Our voters don't choose their leaders, they endorse them

Voters cast their votes during the ODM nominations at the Jaramogi Oginga Odinga Sports complex in Kisumu Central Constituency on April 14, 2022. [Collins Oduor, Standard]

Voters in Kenya don’t choose leaders, the leaders are either self-chosen or chosen by others and then presented to voters for endorsement. This applies especially for presidential election candidates and those that receive direct nomination tickets.

Although not all those who receive direct nomination tickets win, majority do, because they are sponsored by the dominant political party in their region. The main political parties are now generally national, but they are dominant in the regions of their patrons or party leaders.

Political parties are also as strong as their leaders’ numerical support. It is impossible to speak of political parties without their leaders. Political parties do not exist as democratic institutions of governance. This is why they tend to die or dissolve quietly when their leaders become president.

Jubilee is no exception because it was revived by its former presidential candidate, the incumbent and only for the purposes of fronting candidates in the August 9 elections. The presidential candidates appoint their running mates irrespective of what others in their political parties or coalition want.

Once this is done, sealed packages of presidential elections’ candidates are presented to voters to choose. If voters don’t like what they are presented with, well, too bad.

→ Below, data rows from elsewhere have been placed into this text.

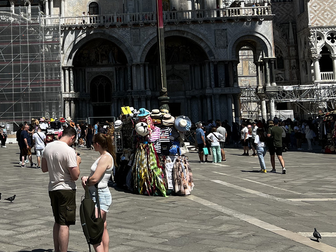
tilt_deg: +6.7
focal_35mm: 59
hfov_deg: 31.0
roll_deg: +1.7
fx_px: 573
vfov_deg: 24.4
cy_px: 48
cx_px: 25
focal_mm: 5.7
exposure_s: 1/6211
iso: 50
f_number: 1.5
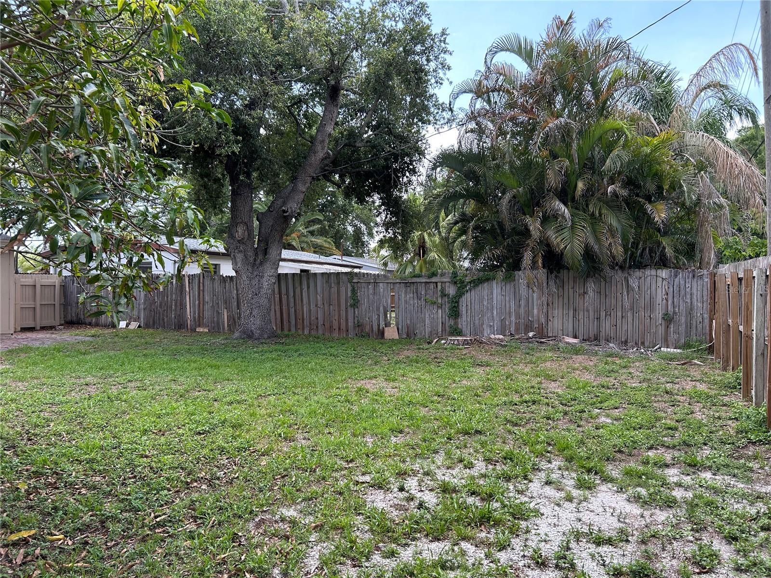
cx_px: 386
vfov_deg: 53.1
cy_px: 289
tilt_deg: -1.0
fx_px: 579
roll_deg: -0.8
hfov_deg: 67.3
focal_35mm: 26
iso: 50
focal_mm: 5.7
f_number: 1.5
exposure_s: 1/488
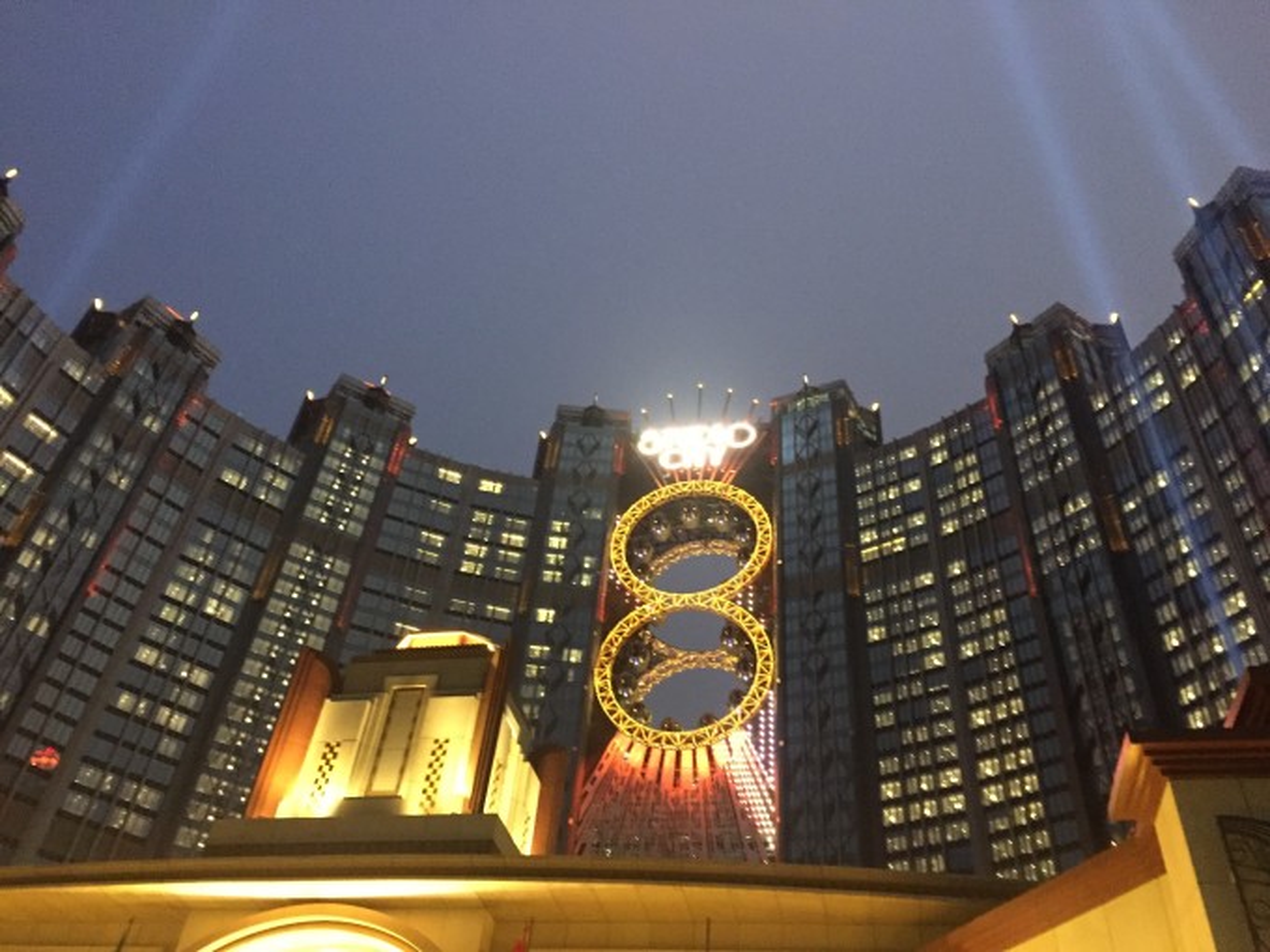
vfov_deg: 48.2
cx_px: 635
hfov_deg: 61.7
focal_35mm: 29
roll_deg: -8.7
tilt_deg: +43.2
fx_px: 1064
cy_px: 476
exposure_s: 1/17
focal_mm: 4.15
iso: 400
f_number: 2.2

In Azimio-One Kenya Coalition Party, only the presidential candidate and running mate are vying under that label while in Kenya Kwanza a good number of candidates are vying for elections under the United Democratic Alliance (UDA) with political parties in the two coalitions independently sponsoring candidates within them.

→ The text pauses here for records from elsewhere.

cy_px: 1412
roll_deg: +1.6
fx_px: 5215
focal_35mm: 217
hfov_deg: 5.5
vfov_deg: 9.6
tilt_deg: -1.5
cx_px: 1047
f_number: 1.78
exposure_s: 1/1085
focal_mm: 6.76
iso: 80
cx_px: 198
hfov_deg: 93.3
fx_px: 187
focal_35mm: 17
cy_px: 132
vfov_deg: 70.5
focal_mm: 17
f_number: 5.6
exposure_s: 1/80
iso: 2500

It is likely then that no one single political party will garner majority in Parliament. If this comes to pass, these two coalitions may end up working together in a bipartisan manner for the good of the country.

This is evident in the manner in which political parties in the coalitions are vehemently resisting calls to vote in a six-piece suit for the main political parties in the coalitions. This is part of the cost for micromanaging or manipulating political party democracy.

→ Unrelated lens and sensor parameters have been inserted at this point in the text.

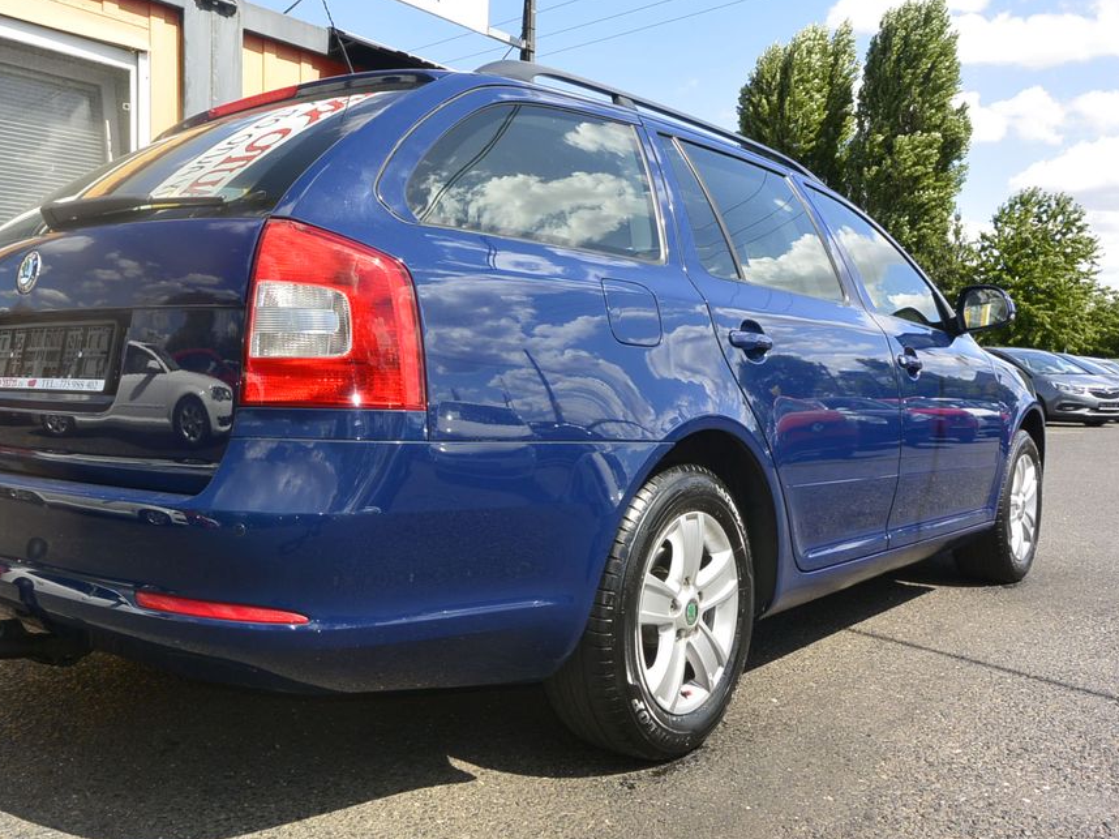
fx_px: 1002
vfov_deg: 45.4
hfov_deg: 58.0
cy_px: 439
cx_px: 459
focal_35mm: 31
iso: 160
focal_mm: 10
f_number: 7.1
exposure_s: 1/250
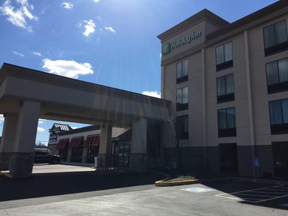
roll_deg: -1.7
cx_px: 144
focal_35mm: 29
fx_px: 241
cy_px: 108
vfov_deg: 48.2
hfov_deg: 61.7
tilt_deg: +13.0
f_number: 2.2
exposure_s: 1/2653
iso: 25
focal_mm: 4.15
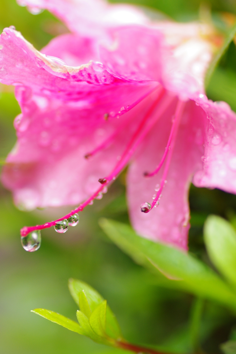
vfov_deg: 15.2
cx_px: 118
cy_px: 177
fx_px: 1327
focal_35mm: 135
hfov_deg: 10.2
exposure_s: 1/160
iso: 400
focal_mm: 90
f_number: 2.8
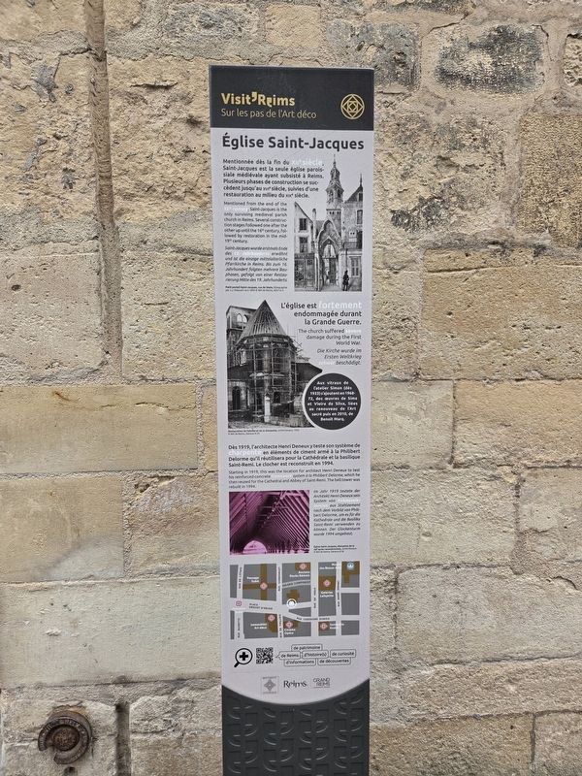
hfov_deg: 58.9
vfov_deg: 73.9
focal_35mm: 23
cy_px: 388
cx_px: 291
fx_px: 516
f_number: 1.8
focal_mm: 5.4
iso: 80
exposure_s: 1/1332
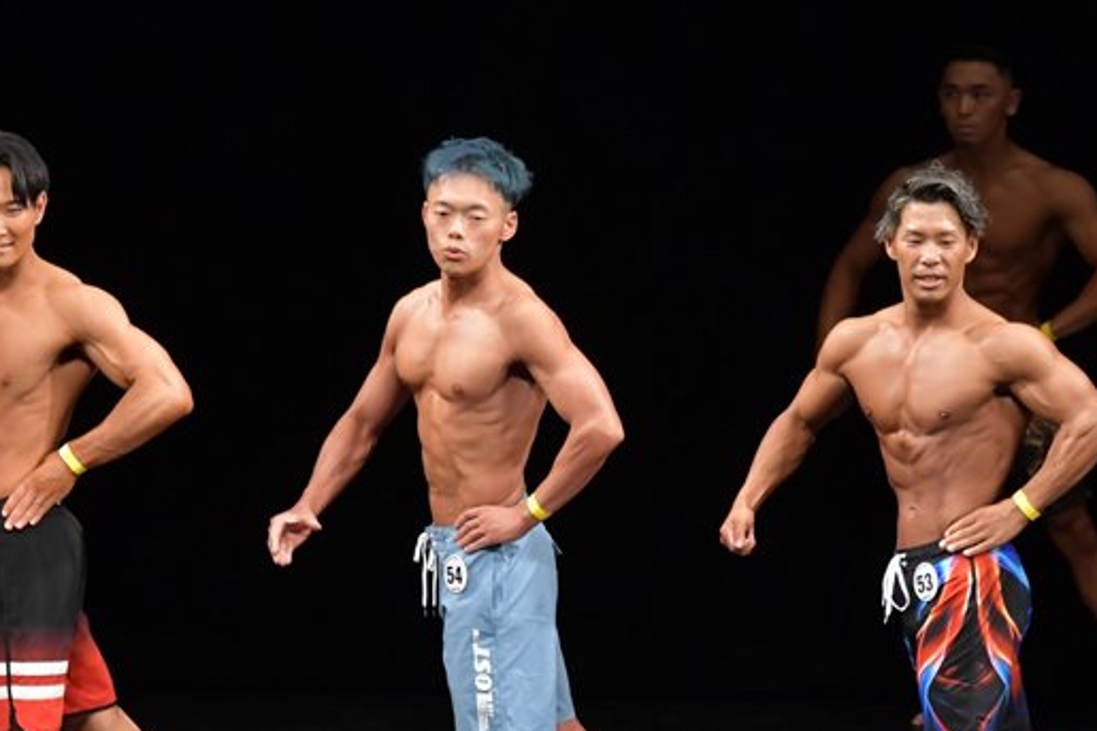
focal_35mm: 406
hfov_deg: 5.1
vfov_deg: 3.4
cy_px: 543
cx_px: 659
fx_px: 12367
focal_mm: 180
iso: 3200
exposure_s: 1/400
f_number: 5.6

We need to recalibrate political parties, which are the navigation system of our democracy and strengthen them as genuine institutions of democracy.

This is the only way we shall ensure their internal democracy and gender parity. So long as they remain as owned outfits, access to nominations and appointments will depend on magnanimity of their owners. This is bad for democracy.

Kenyan politics are quite fascinating. Voters are swayed to support presidential candidates depending on alliances and partnerships. This proves that in politics there are no permanent friends or enemies only permanent interests.

The majority of supporters voted for the combined ticket of President Uhuru Kenyatta and Deputy President William Ruto, three times and were egregiously opposed to ODM leader Raila Odinga those times.

Now, the same voters and supporters have fully embraced the latter and are ferociously opposed to DP Ruto. It is not that these two presidential candidates have fundamentally metamorphosed into different people/personalities; what has changed is their supporters.

I wonder whether if President Kenyatta had said Ruto tosha and shifted all his support to him, things would be the same.

His support for Odinga has certainly lend much support and witnessed a shift of support towards his candidature.

Our leaders have the incredible capacity to sway our support in elections and that is why they bear great responsibility over the credibility and legitimacy of our elections and their outcomes.

They are the custodians of our national stability and security. Generally, we are previous or current supporters of either of the two main coalitions presidential candidates and we saw something we liked or admired in them.

Therefore, there is no need to fight over their win or loss because one of them will have to lose. After the August 9 elections, we are expecting peace and tranquillity and no matter who wins the elections, the legacy of peaceful transition and succession began by the late Presidents Moi and Kibaki will adorn that of President Kenyatta.